# MetaCell

Metacells are **small, transcriptionally homogeneous groups of single cells**
that are treated as the unit of analysis instead of individual cells.  They
denoise sparse single-cell counts while preserving cell-state granularity —
unlike Leiden clusters (too coarse for state-level analysis) or single cells
(too sparse for many downstream tools).

This section has three layers:

| Layer | Tutorial | When |
|---|---|---|
| **1. Recommended workflow** | [t_metacell_recommended](t_metacell_recommended.ipynb) | Day-one user.  Run the recommended backend (SEACells, soft membership) end-to-end and drive a downstream pipeline (DEG, pseudobulk, marker dotplot). |
| **2. Multi-sample workflow** | [t_metacell_multisample](t_metacell_multisample.ipynb) | You have ≥2 batches / donors / conditions.  Build per-sample-aware metacells on a Harmony-corrected embedding. |
| **3. Backend zoo** | [zoo/index](zoo/index.md) | You want to compare all 7 backends side-by-side on your own data (`ov.single.compare_metacell_backends`), or read why each method exists. |

## Metacell vs pseudobulk — what's the difference?

Both metacells and pseudobulk produce aggregated count profiles, but they
answer different questions and have different statistical properties.

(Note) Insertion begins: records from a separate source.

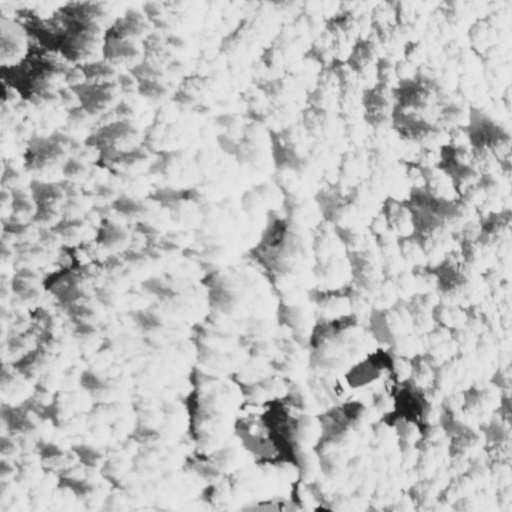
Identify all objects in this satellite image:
building: (15, 28)
building: (363, 367)
road: (371, 370)
building: (249, 438)
road: (284, 457)
building: (251, 507)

| | **Pseudobulk** | **Metacell** |
|---|---|---|
| **Granularity** | One profile per *sample × celltype* (or *sample × cluster*) — usually 5–50 profiles total. | One profile per metacell — typically `N // 50` profiles, i.e. **hundreds to thousands**. |
| **Aggregation key** | Pre-existing labels (sample, celltype). | Learned partition based on transcriptional similarity (graph / archetype / VQ-VAE / …). |
| **Within-group purity** | Whatever the labels imply (often messy — "Beta cells from sample 3" still has substate variation). | Optimized to be **transcriptionally homogeneous** — each metacell ≈ one cell state. |
| **Sample / batch awareness** | Native — sample is the aggregation key. | Optional — most backends are sample-agnostic by default; multi-sample workflows need a corrected embedding (see [t_metacell_multisample](t_metacell_multisample.ipynb)). |
| **What it's good for** | **Cohort-level DE** (DESeq2 / edgeR / limma): "does gene X change between healthy and IBD donors *averaged over* T cells?" | **State-level analysis** with denoised counts: cell-cell communication, GRN inference, RNA velocity, marker discovery, trajectory smoothing. |
| **What it's NOT good for** | Within-celltype state granularity, trajectory inference, cell-cell communication. | Cohort-level DE (you'd be testing thousands of "samples", inflating power and breaking the variance model). |
| **Typical N profiles** | ~10s | ~100s–1000s |

**Rule of thumb**: if your statistical model is `expression ~ condition` and
treats samples as the unit of replication, you want **pseudobulk**.  If your
model is "give me per-cell-state expression but with less noise", you want
**metacell**.

The two are also **composable**: you can pseudobulk metacells per sample
(e.g. for cross-sample DE within a metacell type), or compute metacells
within each sample independently and then concatenate.  omicverse's
[t_metacell_multisample](t_metacell_multisample.ipynb) shows the latter.

## Architecture

`ov.single.MetaCell(adata, method=...)` dispatches to seven backends, each
writing a unified AnnData schema:

```
adata.obs['metacell_id']      categorical — universal
adata.obs['metacell_conf']    float       — universal
adata.obsm['X_metacell']      latent      — when backend has 'latent' capability
adata.obsm['metacell_soft']   sparse      — when backend has 'soft' capability
adata.uns['metacell']         metadata    — method, n_metacells, runtime, ...
```

Downstream tools (CellPhoneDB / LIANA / SCENIC / DESeq2) consume any
backend's output via this schema — you never need an `if method == ...`
branch.

The seven backends, with their differentiating capability:

- `seacells` — soft kernel archetypal analysis (Persad 2023, Nat Biotech).  Default recommendation.
- `metaq` — VQ-VAE codebook with **closed-form out-of-sample projection** (Li 2025, Nat Comms).  Use when new samples will arrive after the metacell map is built.
- `supercell` — kNN + walktrap with **graining hierarchy cache** (Bilous 2022, BMC Bioinf).
- `kmeans` — sklearn baseline (fast, codebook, out-of-sample).
- `random` — honest lower bound.
- `geosketch` — density-aware sketching (Hie 2019, Cell Systems).
- `mc2` — divide-and-conquer (Ben-Kiki 2022, Genome Biology).  `pip install metacells`.

See [zoo/index](zoo/index.md) for the full per-backend tour.